Herzog refers to the plague the Count brings not just as a physical sickness, but a spiritual one as well. “Nosferatu is not a monster, but an ambivalent, masterful force of change,” he says. “When the plague threatens, people throw their property into the streets, they discard their bourgeois trappings. A re‐evaluation of life and its meaning takes place.” Indeed, Jonathan Harker’s priorities reflect this: he undertakes the long and arduous journey to the Count’s domain for economic reasons—the commission will allow him to buy a bigger house for Lucy and himself, while Lucy’s fears and pleas for him to remain with her are ignored, or only momentarily indulged. Absurdities abound even in the devastating wake of the plague. When Dr. Van Helsing is ordered to be apprehended after his “murder” of the Count, a perplexed official objects that there are no police officers left to make arrests. He is forced to do it himself, unarmed, taking Van Helsing to the prison to await trial, even though there are no guards to hold him. 
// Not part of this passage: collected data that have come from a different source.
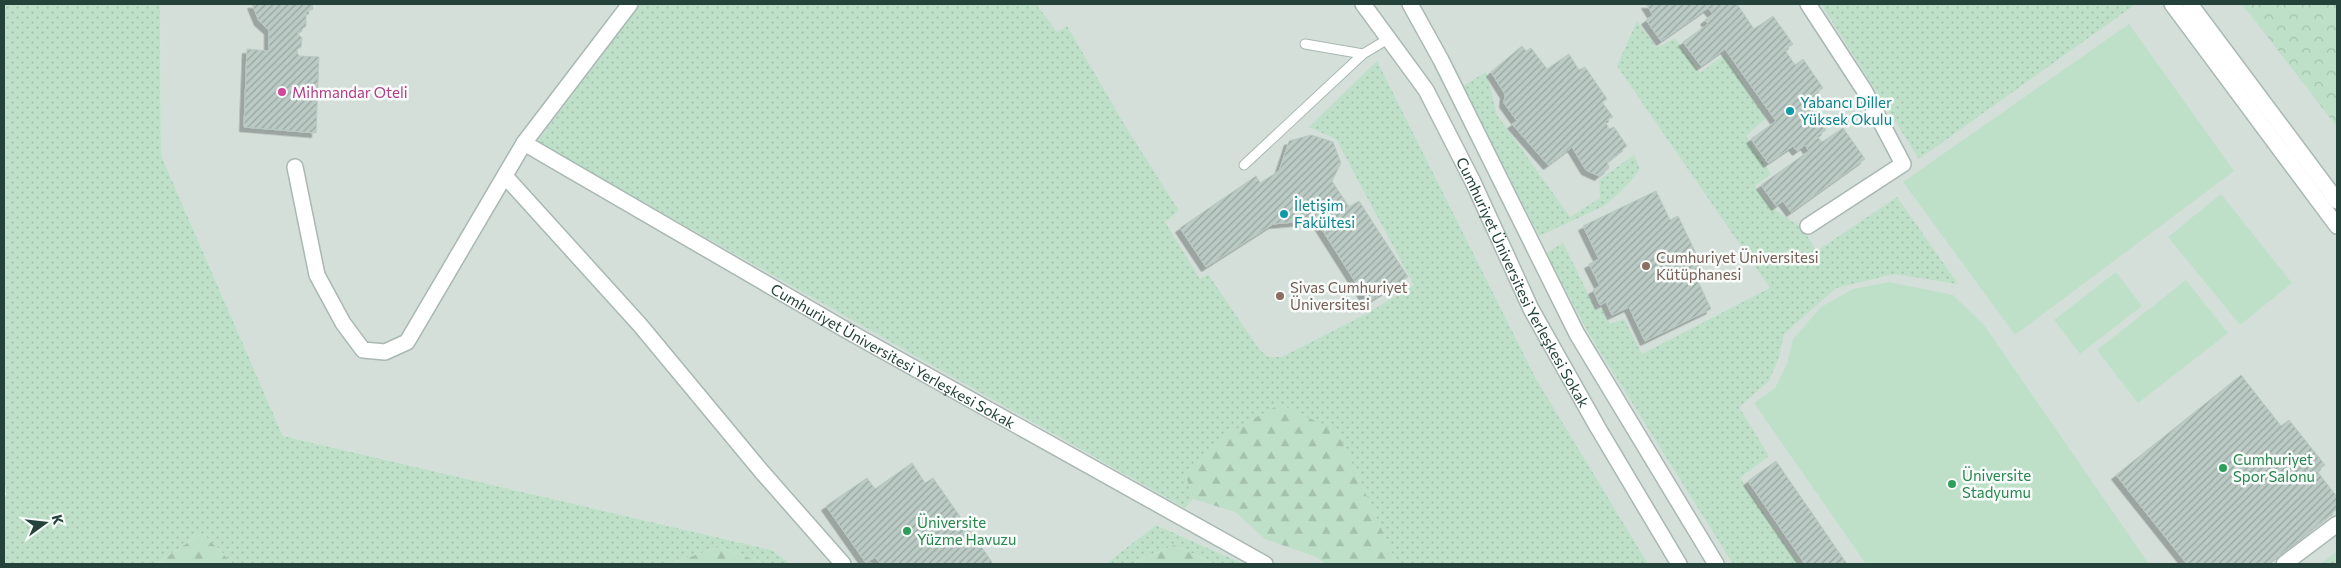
<svg xmlns="http://www.w3.org/2000/svg" width="2341" height="568" viewBox="0 0 2341 568" font-family="Commissioner,sans-serif">
  <defs>
    <pattern id="grass-dots" width="8" height="8" patternUnits="userSpaceOnUse" patternTransform="scale(1.25)"><rect width="8" height="8" fill="#bfe0c8"/><path d="M2 2h.1M6 6h.1" fill="none" stroke="#a4c1ad" stroke-width="1.8" stroke-linecap="round"/></pattern>
    <pattern id="forest-firs" width="22" height="20" patternUnits="userSpaceOnUse" patternTransform="scale(1.25)"><rect width="22" height="20" fill="#bfe0c8"/><path d="M5 1l3.5 6h-7zM16 11l3.5 6h-7z" fill="#a4c1ad"/></pattern>
    <pattern id="park-crowns" width="20" height="18" patternUnits="userSpaceOnUse" patternTransform="scale(1.25)"><rect width="20" height="18" fill="#bfe0c8"/><path d="M2 6a3 3 0 1 1 6 0M12 15a3 3 0 1 1 6 0" fill="none" stroke="#a4c1ad"/></pattern>
    <pattern id="building-hatch" width="6" height="6" patternUnits="userSpaceOnUse" patternTransform="scale(1.25)"><rect width="6" height="6" fill="#bbcac4"/><path d="M-1 1l2-2M0 6l6-6M5 7l2-2" fill="none" stroke="#98a6a0"/></pattern>
    <filter id="shadow"><feDropShadow dx="-4.5" dy="4.5" stdDeviation="0" flood-color="#0004"/></filter>
  </defs>
  <rect width="100%" height="100%" fill="#e6efeb"/>
  <path fill="#d4dfda" d="M160,4H2337V564H1244L1156,525L1105,564H791L772,550L283,436L161,155Z"/>
  <path fill="url(#grass-dots)" d="M4,4H160L161,155L283,436L772,550L791,564H766L720,547L668,564H233L202,533L156,564H4V497L6,495L4,472Z
    M641,4H1036L1057,32L1067,26L1124,124L1179,211L1165,222L1200,279L1208,274L1259,349L1268,357H1282L1366,314L1414,285L1336,139L1309,127L1377,61L1536,379L1648,564H1397L1338,432L1185,473L1193,499L1185,508L537,142Z
    M1821,4H2132L2133,6L1919,159Z
    M1637,21L1657,48L1675,38L1700,73L1724,55L1766,118L1746,136L1771,174L1755,186L1771,207L1802,228L1817,251L1897,197L1958,284L1894,274L1836,288L1784,334L1779,357L1769,381L1739,407L1769,456L1740,478L1798,564H1733L1589,334L1546,253L1563,243L1596,310L1602,309L1610,324L1624,319L1642,354L1770,288L1617,66Z
    M1486,72L1497,115L1570,217L1600,198L1599,180L1634,155L1640,169L1627,186L1604,206L1539,236L1463,86Z
    M1156,525L1244,564H1215L1174,545L1132,564H1105Z
    M2337,551V564H2321Z"/>
  <path fill="url(#forest-firs)" d="M1280,404L1338,432L1397,564H1326L1316,557L1265,539L1235,512L1193,499L1185,473L1222,437Z
    M202,533L233,564H156Z
    M1174,545L1215,564H1132Z
    M720,547L766,564H668Z"/>
  <path fill="url(#park-crowns)" d="M2242,4H2337V127Z"/>
  <path fill="#bfe0c8" d="M2129,24L2234,171L2015,335L1903,182Z
    M2221,194L2292,283L2240,325L2168,237Z
    M2116,272L2142,306L2080,354L2054,320Z
    M2186,280L2228,333L2138,403L2097,350Z
    M1889,282L1953,295L1984,325L2149,564H1866L1754,403L1775,388L1787,364L1793,339L1821,307L1853,289Z"/>
  <path fill="url(#building-hatch)" stroke="#b8c9c2" filter="url(#shadow)" d="M252,4H312L313,9L306,12V26L297,33L302,38L301,47L296,50L299,56L319,57L316,133L244,127L247,49L269,51V30L259,21Z
    M1646,4H1737L1754,29L1773,16L1793,44L1785,50L1795,65L1803,59L1823,88L1805,101L1826,130L1817,136L1822,142L1843,128L1865,159L1791,212L1783,201L1776,206L1761,185L1809,151L1805,145L1797,151L1793,146L1768,163L1751,139L1776,121L1725,49L1701,66L1683,42L1708,24L1705,20L1713,14L1708,8L1661,41L1646,20L1653,15Z
    M1522,46L1526,51L1531,48L1547,69L1569,54L1579,70L1585,67L1607,99L1602,102L1613,117L1605,121L1609,129L1614,127L1627,146L1607,162L1609,168L1599,176L1586,170L1572,147L1548,165L1512,124L1517,121L1504,103L1505,94L1491,72Z
    M1311,135L1333,142L1341,163L1332,181L1349,207L1359,201L1408,277L1368,302L1316,220L1273,224L1206,267L1180,228L1256,176L1260,183L1279,171L1289,141Z
    M1656,191L1670,220L1678,216L1703,268L1694,273L1711,309L1645,341L1629,307L1612,315L1606,302L1600,305L1593,290L1600,286L1589,264L1599,259L1583,226Z
    M2241,375L2281,426L2289,420L2325,465L2317,471L2337,497V509L2268,564H2187L2116,475Z
    M1776,461L1847,564H1805L1748,481Z
    M912,463L925,483L933,478L992,562L990,564H881L875,557L866,563L826,506L867,478L875,489Z"/>
  <g fill="none" stroke-linecap="round" stroke-linejoin="round">
    <defs>
      <path id="lane" d="M1305,44L1363,54L1388,39
        M1244,165L1363,54"/>
      <g id="street">
        <path id="s1" d="M1363,4L1426,90L1473,182L1531,309L1598,428L1679,564"/>
        <path d="M1410,4L1441,60L1577,334L1716,564"/>
        <path d="M2172,4L2337,226"/>
        <path d="M2190,4L2337,201"/>
        <path id="s2" d="M524,143L846,330L1265,564"/>
        <path d="M295,167L317,275L343,323L363,350L385,352L407,342L524,143L630,4"/>
        <path d="M505,176L640,325L762,472L843,564"/>
        <path d="M1808,226L1903,164L1864,90L1808,4"/>
        <path d="M2284,564L2337,524"/>
      </g>
    </defs>
    <use href="#lane" stroke="#a8b8b2" stroke-width="11"/>
    <use href="#street" stroke="#a8b8b2" stroke-width="18"/>
    <use href="#lane" stroke="#fff" stroke-width="9"/>
    <use href="#street" stroke="#fff" stroke-width="15"/>
  </g>
  <circle fill="#d1479c" stroke="#f7fbf9" stroke-width="2" cx="282" cy="92" r="5"/>
  <g fill="#0f9aa8" stroke="#f7fbf9" stroke-width="2">
    <circle cx="1790" cy="111" r="5"/>
    <circle cx="1284" cy="214" r="5"/>
  </g>
  <g fill="#8d6e63" stroke="#f7fbf9" stroke-width="2">
    <circle cx="1646" cy="266" r="5"/>
    <circle cx="1280" cy="296" r="5"/>
  </g>
  <g fill="#2e9e5b" stroke="#f7fbf9" stroke-width="2">
    <circle cx="2223" cy="468" r="5"/>
    <circle cx="1952" cy="484" r="5"/>
    <circle cx="907" cy="531" r="5"/>
  </g>
  <g text-anchor="middle" dominant-baseline="central" stroke-width="5" stroke-linejoin="round" paint-order="stroke">
    <g font-size="15" fill="#b23c85" stroke="#f7fbf9" text-anchor="start">
      <text x="292" y="92">Mihmandar Oteli</text>
    </g>
    <g font-size="15" fill="#0d838f" stroke="#f7fbf9" text-anchor="start">
      <text x="1800" y="102">Yabancı Diller<tspan x="1800" dy="17">Yüksek Okulu</tspan></text>
      <text x="1294" y="205">İletişim<tspan x="1294" dy="17">Fakültesi</tspan></text>
    </g>
    <g font-size="15" fill="#785e54" stroke="#f7fbf9" text-anchor="start">
      <text x="1656" y="257">Cumhuriyet Üniversitesi<tspan x="1656" dy="17">Kütüphanesi</tspan></text>
      <text x="1290" y="287">Sivas Cumhuriyet<tspan x="1290" dy="17">Üniversitesi</tspan></text>
    </g>
    <g font-size="15" fill="#24423a" stroke="#f7fbf9">
      <text stroke="none"><textPath href="#s1" startOffset="322">Cumhuriyet Üniversitesi Yerleşkesi Sokak</textPath></text>
      <text stroke="none"><textPath href="#s2" startOffset="426">Cumhuriyet Üniversitesi Yerleşkesi Sokak</textPath></text>
    </g>
    <g font-size="15" fill="#27864d" stroke="#f7fbf9" text-anchor="start">
      <text x="2233" y="459">Cumhuriyet<tspan x="2233" dy="17">Spor Salonu</tspan></text>
      <text x="1962" y="475">Üniversite<tspan x="1962" dy="17">Stadyumu</tspan></text>
      <text x="917" y="522">Üniversite<tspan x="917" dy="17">Yüzme Havuzu</tspan></text>
    </g>
  </g>
  <rect width="2341" height="568" fill="none" stroke="#24423a" stroke-width="10"/>
  <g transform="translate(45 523) rotate(75)" stroke="#f7fbf9" stroke-width="4" paint-order="stroke">
  <path d="M0-4L9 19L0 12L-9 19Z" fill="#24423a"/>
  <text y="-8" font-size="14" font-weight="bold" text-anchor="middle" fill="#24423a">K</text>
  </g>
</svg>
The boundaries have broken down, the rats are flooding through the cracks. The vampire is a figure which conventional barriers cannot deny. The structures of society give way before him, just as the locked door of a house cannot bar him entry. Time, too, does not bind him to its course, but is a haze through which he wanders. An abyss he describes as “profound as a thousand nights.” The vampire is a figure out of his own time, cast starkly against the comfortable modernism of Wismar. Just as Dr. Van Helsing disregards Lucy’s supernatural explanation for the epidemic seizing their town, Dracula goes unglimpsed except by those to whom he chooses to show himself. Only the verminous effects of his presence are apparent to all, as they dismantle the complacent bourgeois world.

The story itself is an attempt to reach back through time—Herzog envisioned it as a link between the new German cinema movement in the ‘60s and ‘70s to the pre-Nazi world of such directors as the original Nosferatu’s F.W. Murnau. “We are a generation without fathers,” he says, “and we must therefore reach back to the true German cultural heritage.” Here, he is reaching into the past to fetch back one of its greatest symbols, an archetype of horror that has ever been on the vanguard of change. And all at once, it is upon us.